◆ EXERCISE PASSAGE
*** Block opens ***
The State, in functioning as a supplier of tires to its State Troopers, took upon itself a duty to accurately fill the requests for tires made by those officers. That duty must encompass the possibility of accidents caused by an incorrect size of tire being supplied.

A breach of duty will be a cause-in-fact of the harm if it is a substantial factor in bringing about the harm. It need not however, be the sole cause contributing to it. Kalmn, Inc., v. Empiregas Corp., 406 So.2d 276 (La.App. 3rd Cir.1981); Bodoin v. Daigle, 452 So.2d 828 (La.App. 3rd Cir. 1984) writ denied 458 So.2d 485 (La.1984); Dixie Drive It Yourself System New Orleans Co., Inc. v. American Beverage Co., 242 La. 471, 137 So.2d 298 (1962).

Here the trial judge seems to have found the plaintiff's fault to have been an intervening cause of the injury. An initial tortfeaser will not be relieved of the consequences of his negligence unless the intervening cause superceded the original negligence and alone produced the injury. If the original tortfeaser could or should reasonably foresee the accident that might occur, he would be liable notwithstanding the intervening cause. Waggenspack v. New Orleans Public Service, Inc., 297 So.2d 733 (La.App. 4th Cir.1974) writ denied, 302 So.2d 15 (La.1974). We believe that the accident which occurred here was a reasonably foreseeable result of the State of Louisiana's action in supplying the wrong size tire. While the plaintiff was contributorily negligent in that his conduct did fall below the standard to which a reasonable person would conform for his own protection, under similar circumstances it cannot be said that this negligence was the sole cause of the injury. Cambridge Mutual Fire Insurance Co. v. State Farm Fire & Casualty Co., 405 So.2d 587 (La.App. 3rd Cir.1981). The plaintiff's negligence would not have resulted in the injury but for the fact that the State supplied the wrong size tire. As a result, we find that the breach of duty on the part of the State was a substantial factor in bringing about the harm and as such was a cause in fact of the injury. Consequently, we find that the judge erred in allocating 100% of the fault to the plaintiff. Applying a comparative fault standard, we believe a proper allocation of fault is 20% to the defendant, the State of Louisiana, and 80% to the plaintiff. The plaintiff further asserts that the trial judge erred in excluding from evidence certain documents and testimony which, he asserts, would prove a loss of income resulting from the injury. A review of the record reveals that the documents supporting the lost income testimony were repeatedly requested by the defendant through discovery motions. These requests were never complied with, and the defendants were denied an opportunity to prepare a defense. As a result, the trial court correctly excluded this evidence.
*** Block closes ***
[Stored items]
*** Block opens ***
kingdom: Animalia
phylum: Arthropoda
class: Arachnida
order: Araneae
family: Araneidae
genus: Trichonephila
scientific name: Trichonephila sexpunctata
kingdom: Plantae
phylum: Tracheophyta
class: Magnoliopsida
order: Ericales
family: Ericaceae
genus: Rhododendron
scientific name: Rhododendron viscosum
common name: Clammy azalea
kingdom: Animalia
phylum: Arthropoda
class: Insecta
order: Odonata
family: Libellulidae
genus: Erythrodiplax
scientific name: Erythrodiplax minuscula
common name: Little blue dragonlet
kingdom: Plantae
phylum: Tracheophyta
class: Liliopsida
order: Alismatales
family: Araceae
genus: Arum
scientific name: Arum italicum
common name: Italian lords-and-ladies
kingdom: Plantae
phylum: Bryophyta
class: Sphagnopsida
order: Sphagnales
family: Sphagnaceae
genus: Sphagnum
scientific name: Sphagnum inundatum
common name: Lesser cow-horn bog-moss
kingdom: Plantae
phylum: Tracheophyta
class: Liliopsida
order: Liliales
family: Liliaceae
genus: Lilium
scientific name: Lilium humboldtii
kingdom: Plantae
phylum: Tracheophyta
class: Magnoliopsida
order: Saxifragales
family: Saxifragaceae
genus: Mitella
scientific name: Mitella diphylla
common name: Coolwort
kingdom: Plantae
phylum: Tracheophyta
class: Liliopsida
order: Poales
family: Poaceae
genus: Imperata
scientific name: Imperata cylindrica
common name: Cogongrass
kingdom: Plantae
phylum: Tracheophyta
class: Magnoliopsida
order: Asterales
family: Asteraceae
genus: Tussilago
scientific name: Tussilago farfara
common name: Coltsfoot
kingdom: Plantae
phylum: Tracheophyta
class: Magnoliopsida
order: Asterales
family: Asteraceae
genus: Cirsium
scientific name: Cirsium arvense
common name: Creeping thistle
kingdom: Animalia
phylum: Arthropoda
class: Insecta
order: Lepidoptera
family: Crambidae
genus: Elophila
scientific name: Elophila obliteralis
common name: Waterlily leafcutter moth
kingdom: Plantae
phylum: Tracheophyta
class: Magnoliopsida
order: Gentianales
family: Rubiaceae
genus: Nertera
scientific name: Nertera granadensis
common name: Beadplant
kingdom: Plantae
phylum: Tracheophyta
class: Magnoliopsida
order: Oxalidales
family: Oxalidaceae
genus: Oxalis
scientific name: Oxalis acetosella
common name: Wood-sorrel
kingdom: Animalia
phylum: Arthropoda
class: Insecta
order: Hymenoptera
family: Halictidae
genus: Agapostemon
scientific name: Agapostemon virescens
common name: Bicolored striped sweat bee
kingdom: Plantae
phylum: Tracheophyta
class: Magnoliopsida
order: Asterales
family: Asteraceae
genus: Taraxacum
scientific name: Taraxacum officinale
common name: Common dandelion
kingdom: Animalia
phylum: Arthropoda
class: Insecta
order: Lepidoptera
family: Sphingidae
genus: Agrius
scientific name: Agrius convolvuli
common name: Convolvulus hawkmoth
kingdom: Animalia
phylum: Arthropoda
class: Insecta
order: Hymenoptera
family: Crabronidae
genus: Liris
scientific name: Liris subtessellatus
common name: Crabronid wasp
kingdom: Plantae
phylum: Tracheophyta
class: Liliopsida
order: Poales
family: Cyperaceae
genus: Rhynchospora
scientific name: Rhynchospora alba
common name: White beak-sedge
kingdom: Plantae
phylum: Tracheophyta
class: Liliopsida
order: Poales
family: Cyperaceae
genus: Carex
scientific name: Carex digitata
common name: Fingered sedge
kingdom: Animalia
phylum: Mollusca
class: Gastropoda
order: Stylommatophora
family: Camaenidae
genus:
*** Block closes ***
◆ TASKS TO PERFORM
**A)** According to the court opinion, how should fault be divided under a comparative fault standard?
**B)** Reproduce the court opinion from "A breach of" to "So.2d 298 (1962).".

◆ ANSWERS FOR THIS EXERCISE
**A)** 20% to the defendant, the State of Louisiana, and 80% to the plaintiff.

**B)**
A breach of duty will be a cause-in-fact of the harm if it is a substantial factor in bringing about the harm. It need not however, be the sole cause contributing to it. Kalmn, Inc., v. Empiregas Corp., 406 So.2d 276 (La.App. 3rd Cir.1981); Bodoin v. Daigle, 452 So.2d 828 (La.App. 3rd Cir. 1984) writ denied 458 So.2d 485 (La.1984); Dixie Drive It Yourself System New Orleans Co., Inc. v. American Beverage Co., 242 La. 471, 137 So.2d 298 (1962).